This article derives the key equations (1),(2) in the Mamba-3 paper with one goal: every single step should be easy to follow. No steps are skipped. I will post the other proof later. Each equation transforms into the next with a clear reason. If you can follow basic calculus and linear algebra, you can follow this entire derivation.
1. Definitions: Dimensions and Parameters
1.1 Basic Dimensions
- $T$: Sequence Length
- $D$: Number of Input/Output Channels (Model Dimension)
- $N$: State Dimension (per channel)
1.2 Variable Dimension Definitions
- $\mathbf{X} \in \mathbb{R}^{T \times D}$: Input sequence
- $\mathbf{Y} \in \mathbb{R}^{T \times D}$: Output sequence
- $\mathbf{h}(t) \in \mathbb{C}^{D \times N}$: State matrix. Each column $\mathbf{h}_d(t) \in \mathbb{C}^{N \times 1}$ is the state vector of channel $d$.
- $\mathbf{A}(t)$: Collection of diagonal components.
- Storage dimension: $\mathbb{C}^{D \times N}$. Each element $A_{d,n}(t)$ is the complex coefficient for the $n$-th state of channel $d$.
- Operational dimension: $\mathbb{C}^{D \times N \times N}$. For each channel $d$, it acts as an $N \times N$ diagonal matrix $\mathbf{A}_d(t) = \mathrm{diag}(A_{d,1}(t), \dots, A_{d,N}(t))$.
- $\mathbf{B}(t) \in \mathbb{R}^{T \times N}$, $\mathbf{C}(t) \in \mathbb{R}^{T \times N}$: Projection vectors shared across all channels.

┄┄┄┄┄┄┄┄┄┄

**Given problem a:**
Would you print the part of the Mamba-3 derivation running from "- $N$: State" to "state of channel $d$.", unchanged?

┄┄┄┄┄┄┄┄┄┄

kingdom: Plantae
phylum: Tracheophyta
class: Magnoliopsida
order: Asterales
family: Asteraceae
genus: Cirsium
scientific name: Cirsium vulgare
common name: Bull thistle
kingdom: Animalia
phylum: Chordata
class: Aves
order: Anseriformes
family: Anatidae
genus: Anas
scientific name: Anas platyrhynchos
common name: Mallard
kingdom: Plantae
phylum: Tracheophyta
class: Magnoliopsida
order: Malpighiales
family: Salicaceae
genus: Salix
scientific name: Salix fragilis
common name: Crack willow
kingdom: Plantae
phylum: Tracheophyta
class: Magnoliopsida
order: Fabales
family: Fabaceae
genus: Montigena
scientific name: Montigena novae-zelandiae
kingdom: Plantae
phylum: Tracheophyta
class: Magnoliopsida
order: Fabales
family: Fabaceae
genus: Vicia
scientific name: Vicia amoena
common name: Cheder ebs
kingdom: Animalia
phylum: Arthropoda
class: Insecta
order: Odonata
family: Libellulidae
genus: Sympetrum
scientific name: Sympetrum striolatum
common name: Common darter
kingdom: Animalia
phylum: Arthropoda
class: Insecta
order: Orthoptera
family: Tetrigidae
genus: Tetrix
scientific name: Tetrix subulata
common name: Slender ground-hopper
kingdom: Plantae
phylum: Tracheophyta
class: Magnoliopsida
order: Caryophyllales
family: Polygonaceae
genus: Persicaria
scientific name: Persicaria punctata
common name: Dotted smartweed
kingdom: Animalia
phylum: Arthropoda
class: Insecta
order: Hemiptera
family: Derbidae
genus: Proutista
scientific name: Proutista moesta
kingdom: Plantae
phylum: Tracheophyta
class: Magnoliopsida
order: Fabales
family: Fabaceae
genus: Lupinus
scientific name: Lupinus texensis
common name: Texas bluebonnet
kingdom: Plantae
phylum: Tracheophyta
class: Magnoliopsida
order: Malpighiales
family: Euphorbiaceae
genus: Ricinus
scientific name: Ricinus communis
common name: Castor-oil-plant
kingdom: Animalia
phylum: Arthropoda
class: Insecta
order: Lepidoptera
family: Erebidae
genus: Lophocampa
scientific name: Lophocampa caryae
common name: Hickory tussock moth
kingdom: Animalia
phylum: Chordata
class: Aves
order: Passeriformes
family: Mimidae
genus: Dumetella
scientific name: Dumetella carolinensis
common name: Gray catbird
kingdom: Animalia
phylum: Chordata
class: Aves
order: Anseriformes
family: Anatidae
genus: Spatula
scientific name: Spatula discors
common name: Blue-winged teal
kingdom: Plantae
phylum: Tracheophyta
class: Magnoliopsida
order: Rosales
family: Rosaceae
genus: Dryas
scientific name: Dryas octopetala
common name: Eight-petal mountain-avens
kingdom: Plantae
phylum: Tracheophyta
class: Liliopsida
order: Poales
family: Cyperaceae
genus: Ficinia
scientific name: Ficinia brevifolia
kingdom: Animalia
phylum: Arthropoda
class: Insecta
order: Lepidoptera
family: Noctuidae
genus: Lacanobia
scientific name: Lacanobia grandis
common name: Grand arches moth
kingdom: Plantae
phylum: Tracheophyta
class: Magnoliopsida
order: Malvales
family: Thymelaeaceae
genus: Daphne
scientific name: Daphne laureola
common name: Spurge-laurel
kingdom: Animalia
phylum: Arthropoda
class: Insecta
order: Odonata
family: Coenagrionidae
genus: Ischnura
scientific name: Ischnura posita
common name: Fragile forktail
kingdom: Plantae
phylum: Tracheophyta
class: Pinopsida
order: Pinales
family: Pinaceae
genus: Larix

┄┄┄┄┄┄┄┄┄┄

**Given problem b:**
Can you render the entries from the line with "genus: Persicaria" to the line with "genus: Dumetella", both of those lines included, as a numbered list that leaves out blank lines and holds nothing else?

**Full solution a:**
- $N$: State Dimension (per channel)
1.2 Variable Dimension Definitions
- $\mathbf{X} \in \mathbb{R}^{T \times D}$: Input sequence
- $\mathbf{Y} \in \mathbb{R}^{T \times D}$: Output sequence
- $\mathbf{h}(t) \in \mathbb{C}^{D \times N}$: State matrix. Each column $\mathbf{h}_d(t) \in \mathbb{C}^{N \times 1}$ is the state vector of channel $d$.
- $\mathbf{A}(t)$: Collection of diagonal components.
- Storage dimension: $\mathbb{C}^{D \times N}$. Each element $A_{d,n}(t)$ is the complex coefficient for the $n$-th state of channel $d$.

**Full solution b:**
1. genus: Persicaria
2. scientific name: Persicaria punctata
3. common name: Dotted smartweed
4. kingdom: Animalia
5. phylum: Arthropoda
6. class: Insecta
7. order: Hemiptera
8. family: Derbidae
9. genus: Proutista
10. scientific name: Proutista moesta
11. kingdom: Plantae
12. phylum: Tracheophyta
13. class: Magnoliopsida
14. order: Fabales
15. family: Fabaceae
16. genus: Lupinus
17. scientific name: Lupinus texensis
18. common name: Texas bluebonnet
19. kingdom: Plantae
20. phylum: Tracheophyta
21. class: Magnoliopsida
22. order: Malpighiales
23. family: Euphorbiaceae
24. genus: Ricinus
25. scientific name: Ricinus communis
26. common name: Castor-oil-plant
27. kingdom: Animalia
28. phylum: Arthropoda
29. class: Insecta
30. order: Lepidoptera
31. family: Erebidae
32. genus: Lophocampa
33. scientific name: Lophocampa caryae
34. common name: Hickory tussock moth
35. kingdom: Animalia
36. phylum: Chordata
37. class: Aves
38. order: Passeriformes
39. family: Mimidae
40. genus: Dumetella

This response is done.